To read more, check out our blog post on the addition of polymorphic microbiomes to the vaunted list of Cancer Hallmarks.
References:
- Sepich-Poore, G.D. et al. (2021). The microbiome and human cancer. https://doi.org/10.1126/science.abc4552
- Bullman et al. (2017). Analysis of Fusobacterium persistence and antibiotic response in colorectal cancer. Science. https://doi.org/10.1126/science.aal5240
- Fu, A. et al. (2022). Tumor-resident intracellular microbiota promotes metastatic colonization in breast cancer. Cell. https://doi.org/10.1016/j.cell.2022.02.027
- Poore, G. D. et al. (2020). Microbiome analyses of blood and tissues suggest cancer diagnostic approach. Nature. https://doi.org/10.1038/s41586-020-2095-1
- Hanahan, D. (2022). Hallmarks of Cancer: New Dimensions. Cancer Discovery. https://doi.org/10.1158/2159-8290.CD-21-1059
- McGranahan & Swanton, 2017. Clonal Heterogeneity and Tumor Evolution: Past, Present, and the Future. Cell. https://doi.org/10.1016/j.cell.2017.01.018
- Pleguezuelos-Manzano et al. (2020). Mutational signature in colorectal cancer caused by genotoxic pks+ E. coli. Nature. https://doi.org/10.1038/s41586-020-2080-8
- Casasanta et al. (2020). Fusobacterium nucleatum host-cell binding and invasion induces IL-8 and CXCL1 secretion that drives colorectal cancer cell migration. Science Signaling. https://doi.org/10.1126/scisignal.aba9157
- Kalaora et al. (2021). Identification of bacteria-derived HLA-bound peptides in melanoma. Nature. https://doi.org/10.1038/s41586-021-03368-8
- L.T. et al. (2017). Potential role of intratumor bacteria in mediating tumor resistance to the chemotherapeutic drug gemcitabine. Science. https://doi.org/10.1126/science.aah5043
- Despins et al. (2021).
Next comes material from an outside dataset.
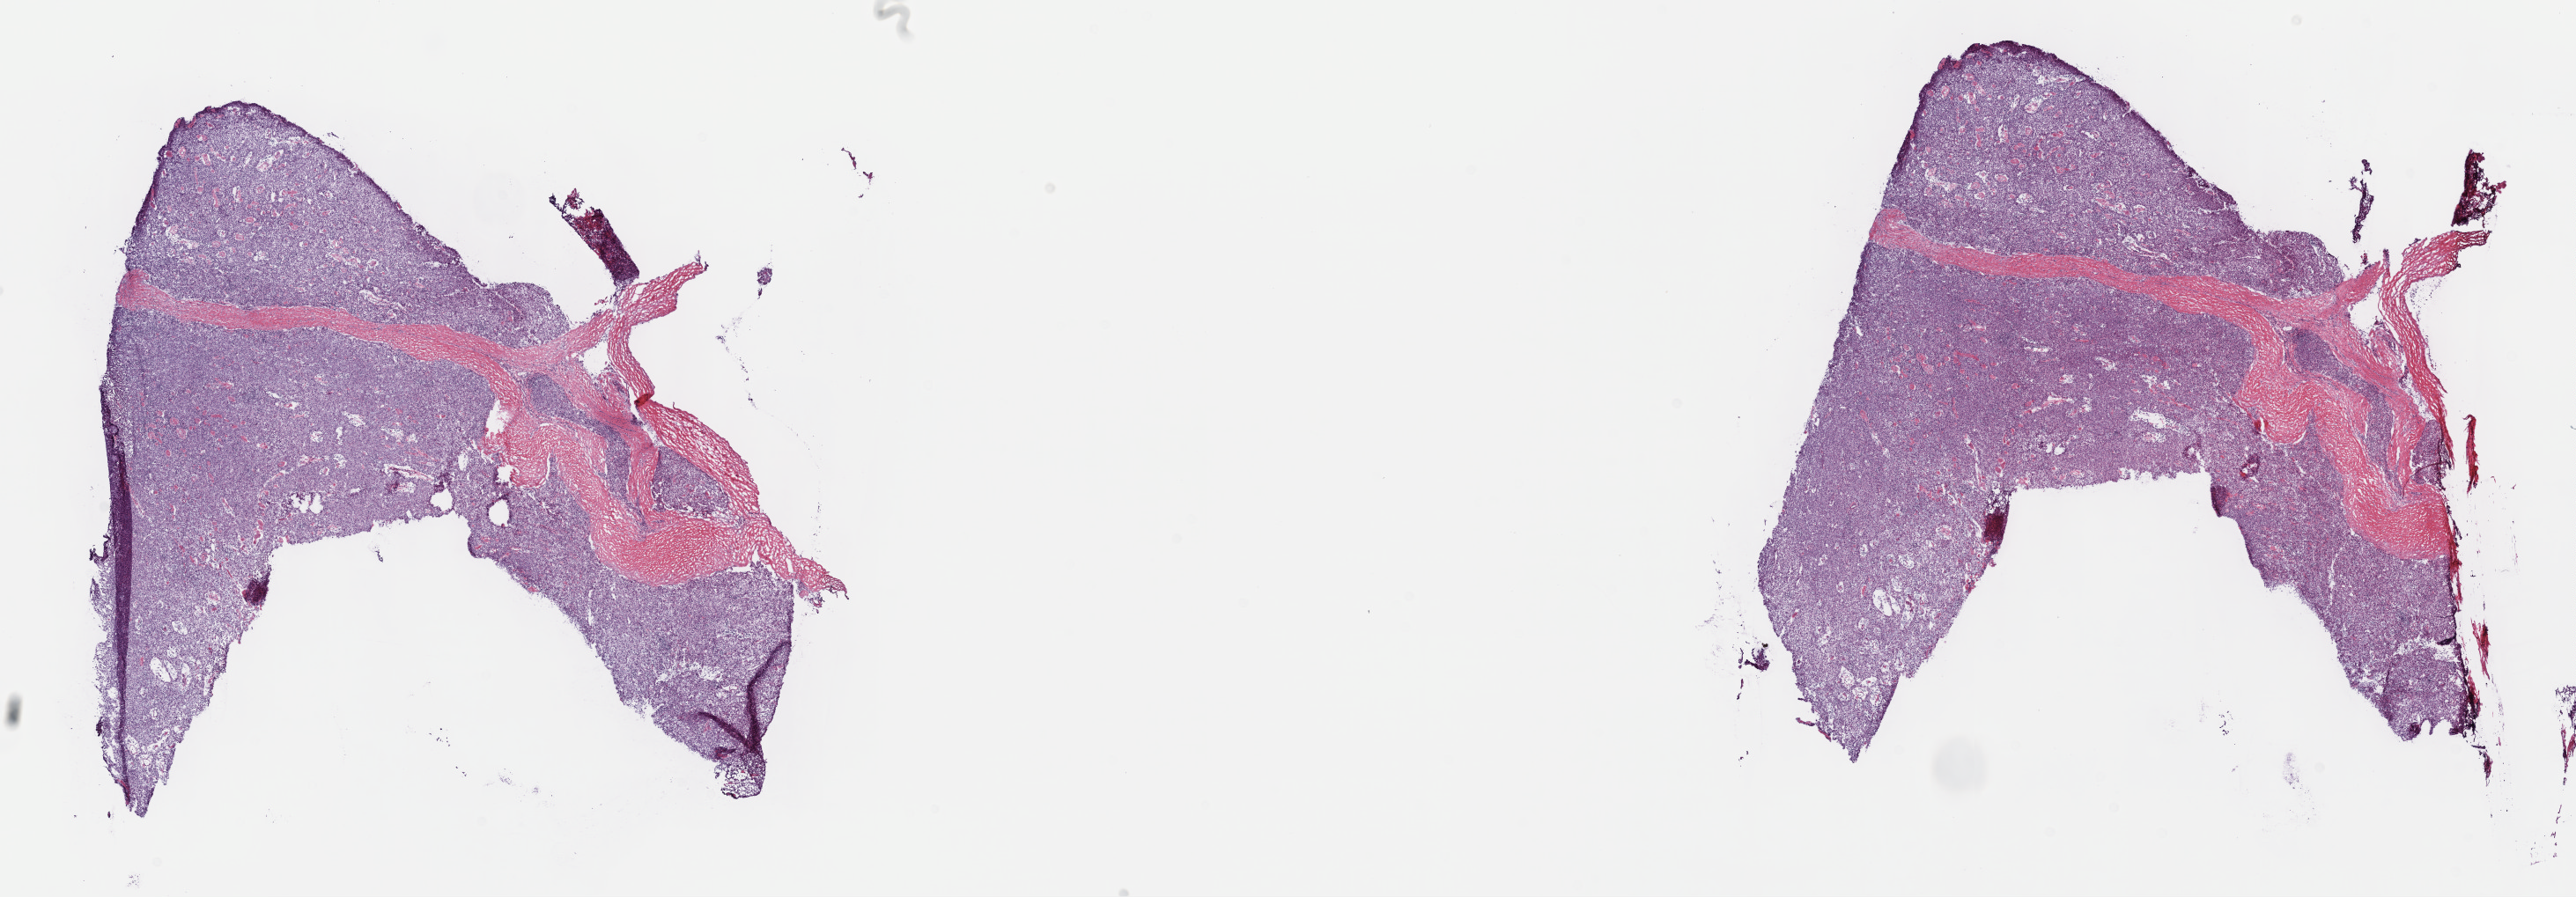
Whole-slide histology image, H&E-stained — low-resolution overview of the scanned area, about 23.7 x 8.2 mm. Frozen section from the top of the tissue portion. Thymus, primary tumour sample. Female patient; age at initial diagnosis 71 years. Slide review estimates, as recorded: tumour cells 85%, tumour nuclei 97%, normal cells 0%, stromal cells 15%, necrosis 0%. Infiltration values recorded for this section: lymphocyte infiltration 0%, monocyte infiltration 0%, neutrophil infiltration 0%.
Pathologic diagnosis: Thymoma, type AB, malignant (anterior mediastinum).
Modulation of the Host Cell Transcriptome and Epigenome by Fusobacterium nucleatum. mBio. https://doi.org/10.1128/mBio.02062-21
- Chen et al. (2022). Fusobacterium nucleatum reduces METTL3-mediated m6A modification and contributes to colorectal cancer metastasis. Nature Communications. https://doi.org/10.1038/s41467-022-28913-5
Figure 1: Disjoint clonal evolution, wherein bacteria and cancer cells evolve in parallel before intersecting to create new multispecies clones, several of which have new functional capacities and improved fitness.